Brief
Retype exactly the lines that run from the start of the data to the line holding "Structures marked on", including both, and only those.

Supplied records
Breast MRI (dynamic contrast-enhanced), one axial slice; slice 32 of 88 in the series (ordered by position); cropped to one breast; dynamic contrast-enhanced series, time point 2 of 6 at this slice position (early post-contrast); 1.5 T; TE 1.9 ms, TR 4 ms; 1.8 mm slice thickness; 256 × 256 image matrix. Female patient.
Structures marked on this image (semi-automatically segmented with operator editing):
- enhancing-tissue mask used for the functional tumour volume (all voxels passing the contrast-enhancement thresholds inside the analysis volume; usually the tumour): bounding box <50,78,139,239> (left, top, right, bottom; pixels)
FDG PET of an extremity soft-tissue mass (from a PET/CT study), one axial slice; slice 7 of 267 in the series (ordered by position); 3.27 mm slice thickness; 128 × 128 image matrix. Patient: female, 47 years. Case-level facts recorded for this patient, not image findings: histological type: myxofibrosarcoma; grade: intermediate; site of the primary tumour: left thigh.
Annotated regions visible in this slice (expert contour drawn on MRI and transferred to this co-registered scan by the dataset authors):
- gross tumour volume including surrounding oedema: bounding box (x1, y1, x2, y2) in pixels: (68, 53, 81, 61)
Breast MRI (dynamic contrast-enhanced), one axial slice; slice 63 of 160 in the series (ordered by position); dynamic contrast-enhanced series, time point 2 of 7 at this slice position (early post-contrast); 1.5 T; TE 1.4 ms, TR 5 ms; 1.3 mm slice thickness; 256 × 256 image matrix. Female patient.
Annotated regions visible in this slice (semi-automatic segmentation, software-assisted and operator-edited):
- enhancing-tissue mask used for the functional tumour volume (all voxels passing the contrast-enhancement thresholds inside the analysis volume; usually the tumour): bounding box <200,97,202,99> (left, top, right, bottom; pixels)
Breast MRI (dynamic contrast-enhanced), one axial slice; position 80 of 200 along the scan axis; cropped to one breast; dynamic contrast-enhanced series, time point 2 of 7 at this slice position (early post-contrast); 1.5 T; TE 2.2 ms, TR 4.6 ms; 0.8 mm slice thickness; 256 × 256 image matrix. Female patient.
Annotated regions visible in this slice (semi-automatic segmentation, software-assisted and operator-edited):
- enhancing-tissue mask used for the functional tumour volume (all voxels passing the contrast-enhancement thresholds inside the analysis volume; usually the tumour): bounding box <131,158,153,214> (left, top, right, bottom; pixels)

Your solution
Breast MRI (dynamic contrast-enhanced), one axial slice; slice 32 of 88 in the series (ordered by position); cropped to one breast; dynamic contrast-enhanced series, time point 2 of 6 at this slice position (early post-contrast); 1.5 T; TE 1.9 ms, TR 4 ms; 1.8 mm slice thickness; 256 × 256 image matrix. Female patient.
Structures marked on this image (semi-automatically segmented with operator editing):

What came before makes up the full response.